Pre-order from Indiebound
This contemporary YA launches on February 2. Here is the blurb from Goodreads:

The first thing you’re going to want to know about me is: Am I a boy, or am I a girl?

Riley Cavanaugh is many things: Punk rock. Snarky. Rebellious. And gender fluid. Some days Riley identifies as a boy, and others as a girl. The thing is . . . Riley isn’t exactly out yet. And between starting a new school and having a congressman father running for reelection in uber-conservative Orange County, the pressure—media and otherwise—is building up in Riley’s so-called “normal” life.

On the advice of a therapist, Riley starts an anonymous blog to vent those pent-up feelings and tell the truth of what it’s REALLY like to be a gender-fluid teenager. But just as Riley’s starting to settle in at school—even developing feelings for a mysterious outcast—the blog goes viral, and an unnamed commenter discovers Riley’s real identity, threatening exposure. Riley must make a choice: walk away from what the blog has created—a lifeline, new friends, a cause to believe in—or stand up, come out, and risk everything.

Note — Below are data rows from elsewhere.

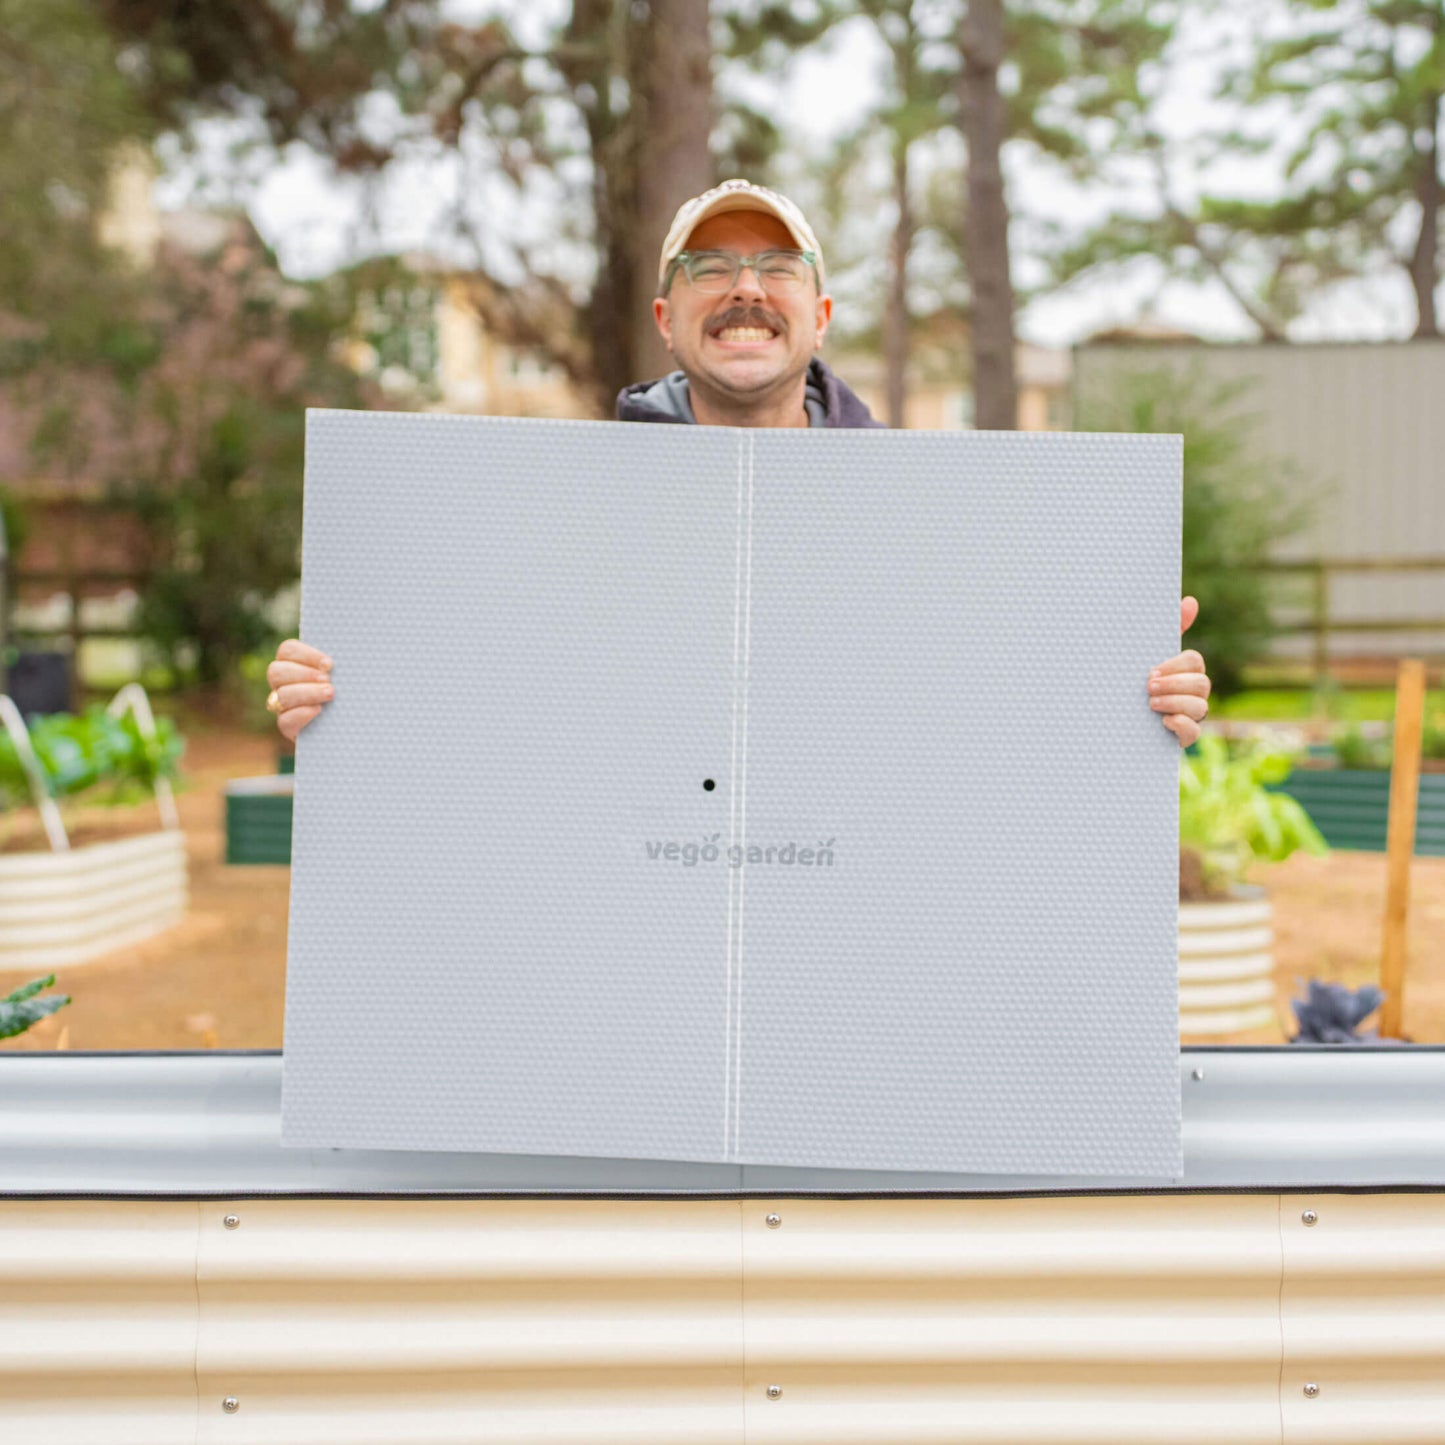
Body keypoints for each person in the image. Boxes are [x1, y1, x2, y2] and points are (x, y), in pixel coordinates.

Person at [266, 178, 1210, 743]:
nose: (745, 290)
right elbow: (486, 696)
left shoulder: (921, 523)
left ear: (820, 316)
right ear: (665, 321)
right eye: (708, 268)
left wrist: (1123, 692)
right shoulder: (564, 519)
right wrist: (348, 701)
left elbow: (980, 708)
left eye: (778, 267)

This chart is oversimplified, but it's a start!
I ached for Riley, who must wake up every morning and discover who they are and how they are going to navigate the world. (Yes, the pronoun is intentional. I'm learning from my teen that pronouns are a big issue for people in the LGBT+ community and their allies. Read more about that at the U. Milwaukee LGBT Resource Center page.) The friends Riley makes at their new high school are also well-drawn, appealing characters who accept Riley for who they are, inside and out, and offer support when Riley is struggling with a threatening stalker.

SYMPTOMS OF BEING HUMAN is appropriate for mature middle schoolers and up.

Who will like it?
  • Teens who want to know more about the gender spectrum.
  • Anyone who has felt out of place at school (who hasn't?).
  • Readers who love first person narrators.

What will readers learn about?
  • Even people who are "different" aren't alone. Opening up to others is a way to find friends and support.
  • The power of speaking up and speaking out.
  • The importance of being true to yourself.

The poem I'm pairing with SYMPTOMS OF BEING HUMAN was first posted as part of the "Humans of New York" series of photographs and interviews. The author is a teen named Puck.

The NY skyline swirls around me,
Cars and brick and tree trunks
mashing together,
glass windows gnash jagged teeth
The body of a dead girl was
found earlier today,
bleeding out on the sidewalk.
Rising from her body came
an awkward boy,
stammering and confused
and full of wonder
and terror all at once
The boy’s grandparents keep
a photo of the boy in a
dark chestnut wig,
all made up and dressed to the 9’s
(They believe her to still be alive)...

Read the rest of the poem at the Humans of New York Facebook page.

And you can read more about Puck at GLAAD.

SYMPTOMS OF BEING HUMAN is available for pre-order at Amazon. Thank you to Jeff Garvin for making the ARC available.


Linda B said...

Books/Stories like this are wonderfully appearing, & I'm now passing them on to colleagues at my school so they can pass them on, too. In the past year I've had two former students come out as "aromantic asexual" & they have been supported by families and friends. At school, there are students we know need support, but it is tough until they reach out. There is an organization that offers a safe place for all kinds of teens to hang out here in Denver called Rainbow Alley (among others) & they came to share with small groups last year to our middle school (6, 7, 8) students. It was a wonderful chance to open conversations. Thanks for sharing this new book coming, Laura.

Author Amok said...

Thanks, Linda. It's a great book. I'm so glad that you'll be able to share it with your colleagues. I'm also learning a lot about the gender spectrum and what it means to be aromantic and asexual from the young people I've met in the poetry world and beyond.

Thanks also for the info about Denver's Rainbow Alley.